Transcription, pictures excluded: write out the data below exactly.

● Collected data:
------------------------------
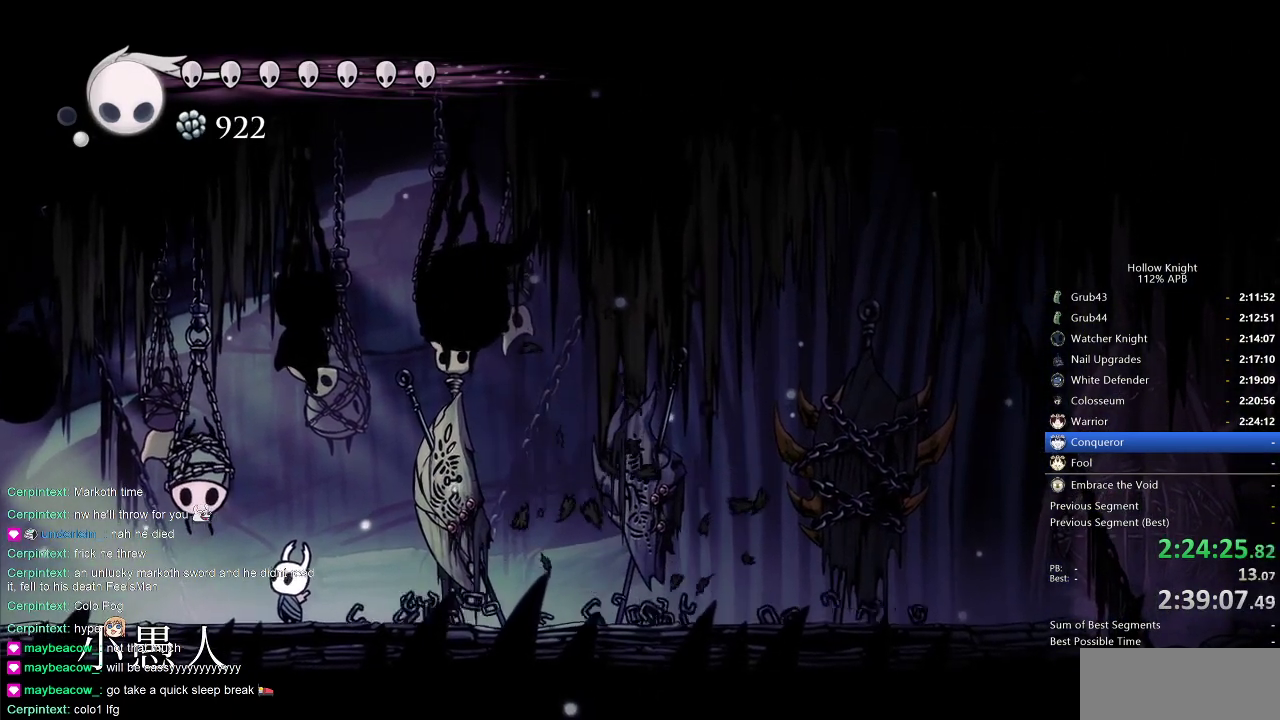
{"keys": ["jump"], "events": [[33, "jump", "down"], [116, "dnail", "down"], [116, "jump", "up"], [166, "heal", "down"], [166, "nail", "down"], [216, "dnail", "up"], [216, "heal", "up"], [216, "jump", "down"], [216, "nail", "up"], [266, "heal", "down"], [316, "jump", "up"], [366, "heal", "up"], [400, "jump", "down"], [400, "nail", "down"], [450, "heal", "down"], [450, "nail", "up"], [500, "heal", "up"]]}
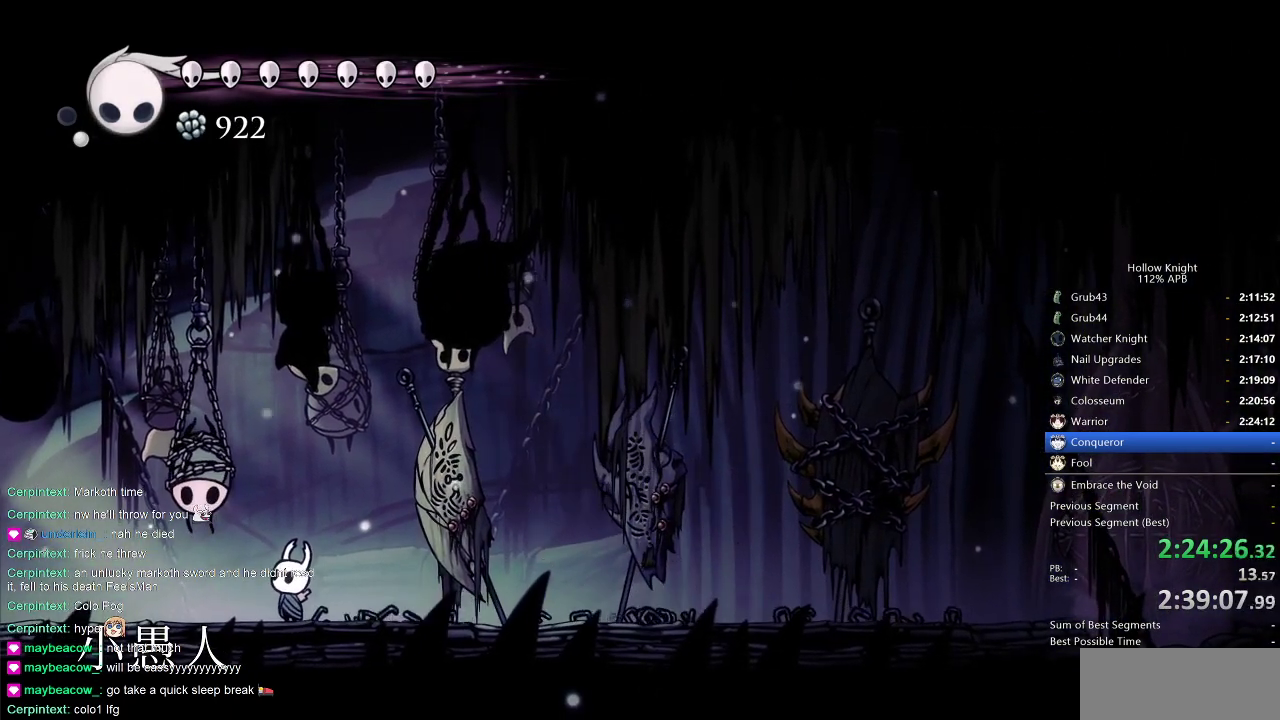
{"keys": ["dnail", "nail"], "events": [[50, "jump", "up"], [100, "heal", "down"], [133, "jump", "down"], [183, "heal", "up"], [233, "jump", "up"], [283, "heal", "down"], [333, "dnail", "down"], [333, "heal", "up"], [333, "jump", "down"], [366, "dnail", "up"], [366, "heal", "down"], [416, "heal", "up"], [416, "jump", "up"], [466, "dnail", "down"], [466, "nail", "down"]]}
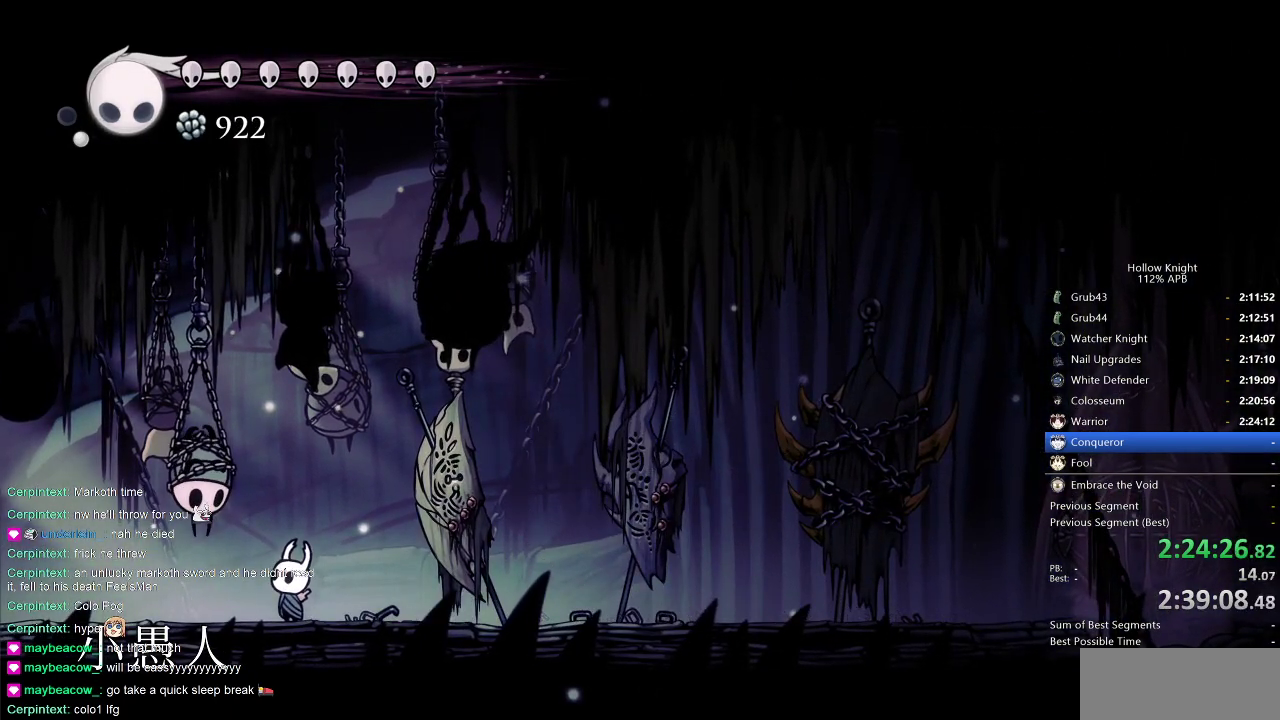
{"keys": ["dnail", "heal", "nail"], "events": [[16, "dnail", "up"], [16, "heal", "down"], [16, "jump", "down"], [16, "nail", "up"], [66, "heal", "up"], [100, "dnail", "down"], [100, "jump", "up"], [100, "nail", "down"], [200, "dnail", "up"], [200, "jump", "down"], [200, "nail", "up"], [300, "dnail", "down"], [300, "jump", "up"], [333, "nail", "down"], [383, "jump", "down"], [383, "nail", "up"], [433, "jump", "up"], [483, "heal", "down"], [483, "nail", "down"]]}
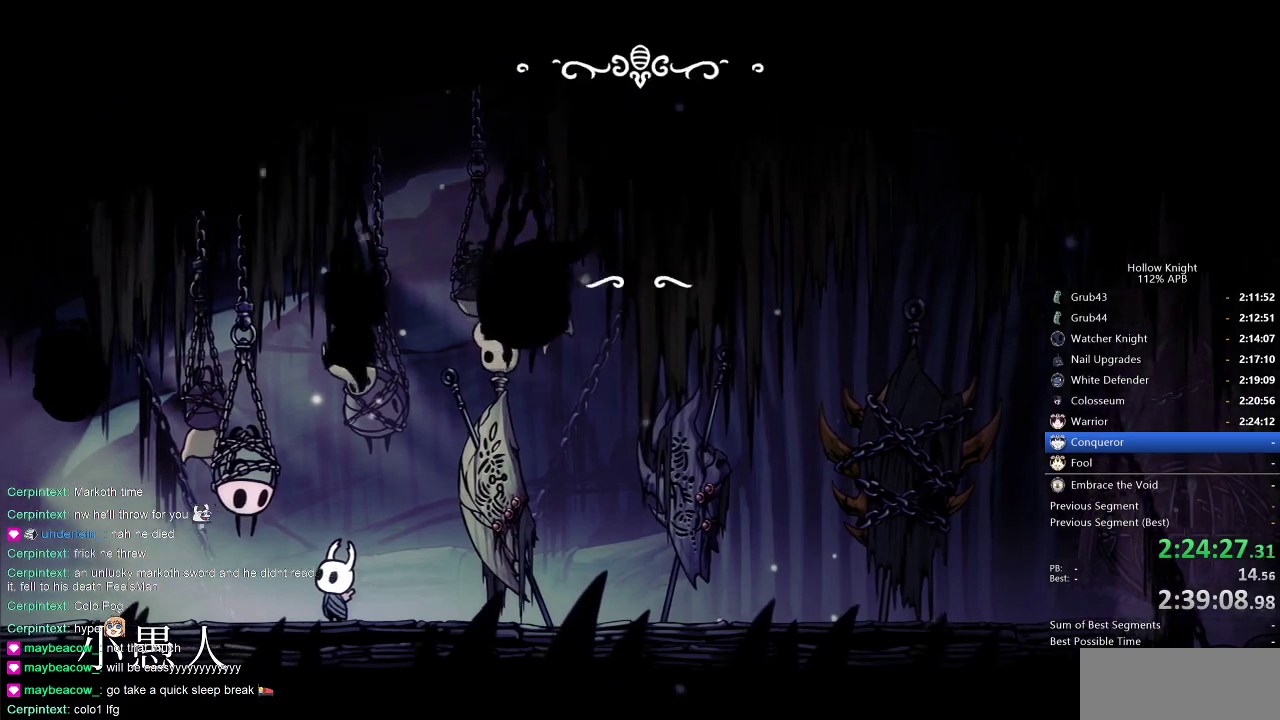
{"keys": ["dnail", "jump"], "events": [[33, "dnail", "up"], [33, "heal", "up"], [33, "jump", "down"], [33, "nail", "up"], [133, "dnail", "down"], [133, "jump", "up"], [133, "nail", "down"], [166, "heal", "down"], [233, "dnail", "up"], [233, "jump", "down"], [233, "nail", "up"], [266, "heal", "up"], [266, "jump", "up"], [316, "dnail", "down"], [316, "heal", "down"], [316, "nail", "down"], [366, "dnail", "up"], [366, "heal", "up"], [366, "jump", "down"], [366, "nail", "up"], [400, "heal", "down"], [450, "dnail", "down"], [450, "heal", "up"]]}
------------------------------
● Answer below:
{"keys": ["jump"], "events": [[33, "jump", "down"], [116, "dnail", "down"], [116, "jump", "up"], [166, "heal", "down"], [166, "nail", "down"], [216, "dnail", "up"], [216, "heal", "up"], [216, "jump", "down"], [216, "nail", "up"], [266, "heal", "down"], [316, "jump", "up"], [366, "heal", "up"], [400, "jump", "down"], [400, "nail", "down"], [450, "heal", "down"], [450, "nail", "up"], [500, "heal", "up"]]}
{"keys": ["dnail", "nail"], "events": [[50, "jump", "up"], [100, "heal", "down"], [133, "jump", "down"], [183, "heal", "up"], [233, "jump", "up"], [283, "heal", "down"], [333, "dnail", "down"], [333, "heal", "up"], [333, "jump", "down"], [366, "dnail", "up"], [366, "heal", "down"], [416, "heal", "up"], [416, "jump", "up"], [466, "dnail", "down"], [466, "nail", "down"]]}
{"keys": ["dnail", "heal", "nail"], "events": [[16, "dnail", "up"], [16, "heal", "down"], [16, "jump", "down"], [16, "nail", "up"], [66, "heal", "up"], [100, "dnail", "down"], [100, "jump", "up"], [100, "nail", "down"], [200, "dnail", "up"], [200, "jump", "down"], [200, "nail", "up"], [300, "dnail", "down"], [300, "jump", "up"], [333, "nail", "down"], [383, "jump", "down"], [383, "nail", "up"], [433, "jump", "up"], [483, "heal", "down"], [483, "nail", "down"]]}
{"keys": ["dnail", "jump"], "events": [[33, "dnail", "up"], [33, "heal", "up"], [33, "jump", "down"], [33, "nail", "up"], [133, "dnail", "down"], [133, "jump", "up"], [133, "nail", "down"], [166, "heal", "down"], [233, "dnail", "up"], [233, "jump", "down"], [233, "nail", "up"], [266, "heal", "up"], [266, "jump", "up"], [316, "dnail", "down"], [316, "heal", "down"], [316, "nail", "down"], [366, "dnail", "up"], [366, "heal", "up"], [366, "jump", "down"], [366, "nail", "up"], [400, "heal", "down"], [450, "dnail", "down"], [450, "heal", "up"]]}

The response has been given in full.